More intriguing are the portrayals of multiple characters by actors Rex Young and Emjoy Gavino. Young adopts the role of various men in the story, including a slimy senatorial candidate, Elliot Monk, and the often bumbling Inspector Lestrade. Gavino portrays the worn-out landlady, Mrs. Hudson, as well as the sultry, captivating criminal, Irene Adler, who is immaculately dressed by designer Yvonne Miranda. 

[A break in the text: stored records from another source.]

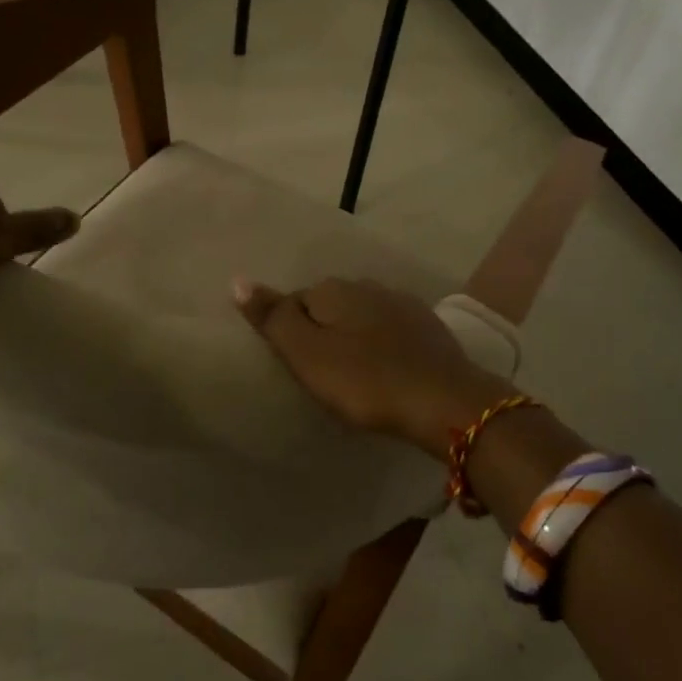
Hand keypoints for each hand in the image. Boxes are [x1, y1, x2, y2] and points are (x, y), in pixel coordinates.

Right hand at [233, 276, 511, 456]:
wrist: (443, 400)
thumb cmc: (365, 381)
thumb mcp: (307, 354)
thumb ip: (273, 317)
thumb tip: (238, 280)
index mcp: (333, 289)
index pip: (294, 301)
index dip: (289, 333)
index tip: (297, 366)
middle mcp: (366, 285)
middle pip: (329, 305)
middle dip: (322, 331)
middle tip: (323, 373)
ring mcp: (401, 302)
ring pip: (362, 315)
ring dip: (354, 336)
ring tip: (354, 373)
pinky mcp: (428, 326)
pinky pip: (390, 329)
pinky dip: (382, 344)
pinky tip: (386, 368)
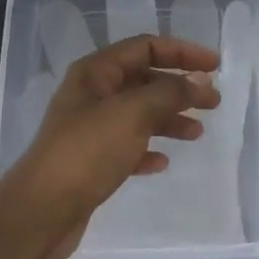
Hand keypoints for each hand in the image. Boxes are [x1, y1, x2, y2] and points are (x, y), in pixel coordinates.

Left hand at [1, 34, 220, 258]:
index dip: (182, 51)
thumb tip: (200, 79)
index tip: (215, 65)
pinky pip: (127, 146)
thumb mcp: (132, 114)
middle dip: (179, 88)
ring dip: (169, 119)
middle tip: (213, 102)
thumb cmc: (87, 152)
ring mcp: (90, 129)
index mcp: (95, 73)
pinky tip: (161, 162)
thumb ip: (170, 92)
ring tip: (196, 133)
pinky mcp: (91, 161)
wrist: (43, 210)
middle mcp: (91, 95)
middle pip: (143, 80)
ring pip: (138, 114)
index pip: (144, 47)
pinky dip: (147, 149)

Hamill’s show is categorized as a dark comedy. But the humor is, well, elementary. There’s a snake in a can accompanied by an Indiana Jones quote–you know the one. Dramatic lighting shifts and musical stings by designers Jason Fassi and Joshua Schmidt, respectively, attempt to punctuate physical gags, like when the characters are irrationally sprayed with squirt bottles of fake blood. There are repetitive shots at Watson being an American, as well as multiple “Sherlock is not a real name” jokes. It’s 2021, but somehow Holmes has never even come across the term “Google” or “blog,” which she pronounces goofily. There’s a tedious sequence with a dummy, the context of which is entirely inexplicable.

The show embraces quirkiness (e.g. Sherlock’s brain hat), but quirky doesn’t always equate to funny. Humor is subjective, but on opening night, the production failed to evoke a collective laugh-out-loud moment from the audience, let alone multiple moments of communal mirth.

Let’s face it: no one attends a Sherlock Holmes show with the hope that the characters and mysteries that have given the stories their lasting power are desecrated–even if it is claimed to be done in a “cheerful” manner. The case of “Ms. Holmes & Ms. Watson – Apt. 2B” is one that the detectives at Great Lakes Theater can’t quite crack.